**Problem 1**
Can you reproduce the part of the Nigeria strike article from "Clearly these officials" to "a socialist alternative." word for word?
**Problem 2**
Which people does the Nigeria strike article mention by name?

Nigerian workers’ leader kidnapped


THE BEGINNING of July saw dramatic developments in the struggle for a higher minimum wage in Nigeria.(see below)

On 4 July Ayodele Akele, leader of over 40,000 striking Lagos State workers and a leading Democratic Socialist Movement member, was seized by men claiming to be from the State Security Service (SSS). However, the next day the state denied having arrested Akele, stating that his disappearance was an attempt to prolong the strike.

Eventually after 31 hours Akele was released on the outskirts of Lagos. He had been held in a house and told that he was being held to ensure that the strike would come to an end.

However the death of a striker, Adigun Popoola, the next day only reinforced the Lagos workers determination. Popoola, was killed during a mass protest outside the Lagos State Secretariat in Alausa.

Eyewitnesses and press reports described how the police attempted to stop him reaching hospital. Five workers arrested at the same time have been falsely charged with attempting to burn down the State Secretariat building.

Akele’s abduction sets a dangerous precedent. This has been one of the first times in Nigeria that the seizure of an opponent of the ruling regime has not been admitted. Nigeria could now be joining the list of those countries where activists “disappear” or are dealt with by “death squads”.

Since then the Lagos State Government went on a renewed offensive, singling out the Democratic Socialist Movement and its general secretary, Segun Sango, for attack.

The State government has waged a consistent propaganda campaign to try to isolate the strikers. The hypocrisy has been incredible.

The Commissioner for Information has claimed that the “union leaders are fighting for the elite” in demanding a 7,500 Naira (£47) monthly minimum, yet his monthly wage is 77,000 Naira (£482) plus allowances and expenses!

Clearly these officials are fighting to defend both themselves and the capitalist system they represent.

Significantly this propaganda campaign has not isolated the strikers. In fact these experiences are making more and more workers and youth attracted to the ideas of the DSM, especially its call for the creation of a working people’s party and for a socialist alternative.

The text of all DSM statements, newspapers and leaflets can be obtained from the CWI at [email protected]

Nigeria: United workers action brings victory

FOLLOWING THE ending of military rule last year, the Nigerian Labour Congress (NLC) launched a campaign for the 3,000 Naira monthly minimum wage to be raised to N20,000 (£125). A demand which, since the end of 1997, the Democratic Socialist Movement (DSM – the Nigerian counterpart of the Socialist Party) has been campaigning for.

**Material shown**
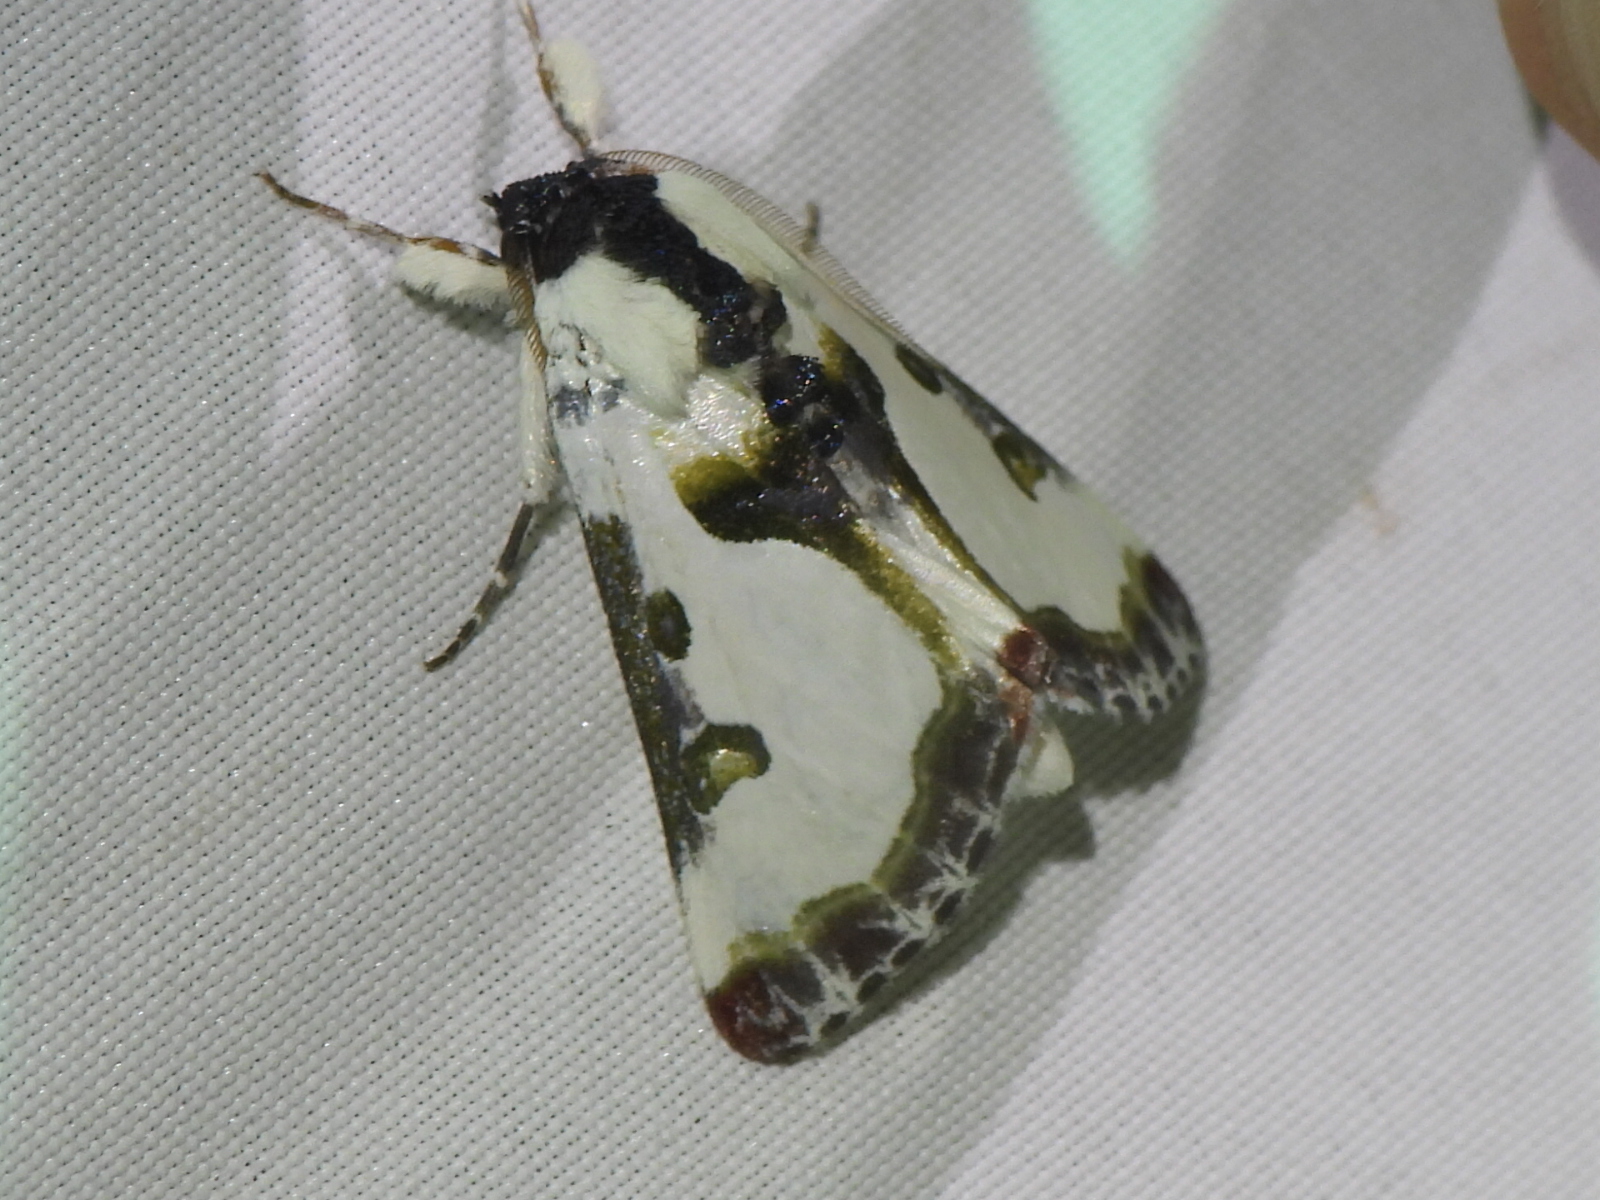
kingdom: Animalia
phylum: Arthropoda
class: Insecta
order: Lepidoptera
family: Noctuidae
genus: Xerociris
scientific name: Xerociris wilsonii
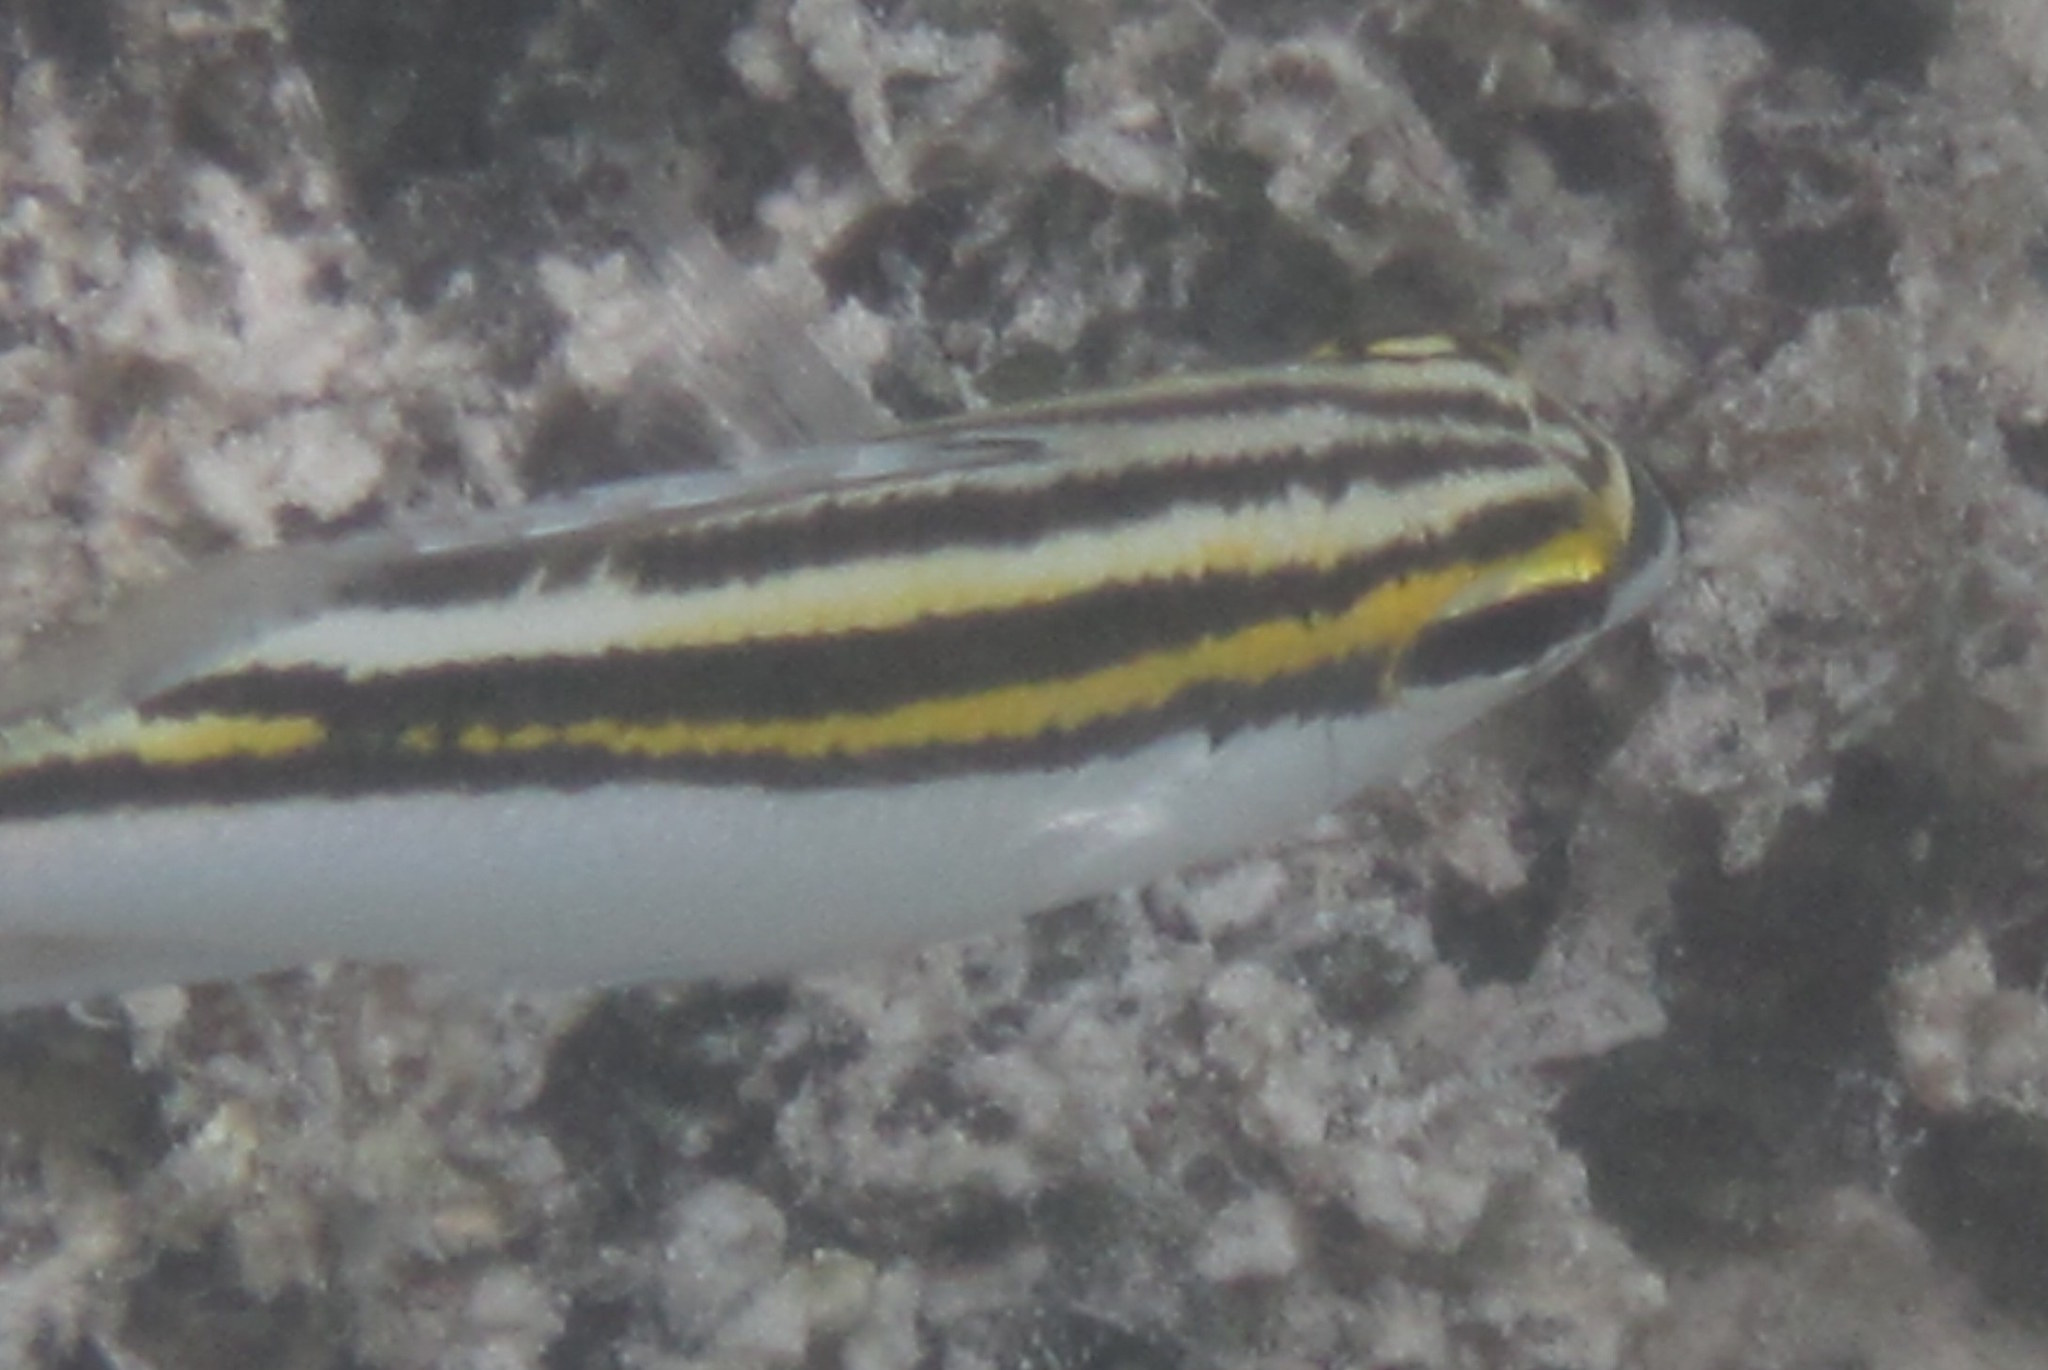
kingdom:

**Response 1**
Clearly these officials are fighting to defend both themselves and the capitalist system they represent.

Significantly this propaganda campaign has not isolated the strikers. In fact these experiences are making more and more workers and youth attracted to the ideas of the DSM, especially its call for the creation of a working people’s party and for a socialist alternative.

**Response 2**
Ayodele Akele, Adigun Popoola, Segun Sango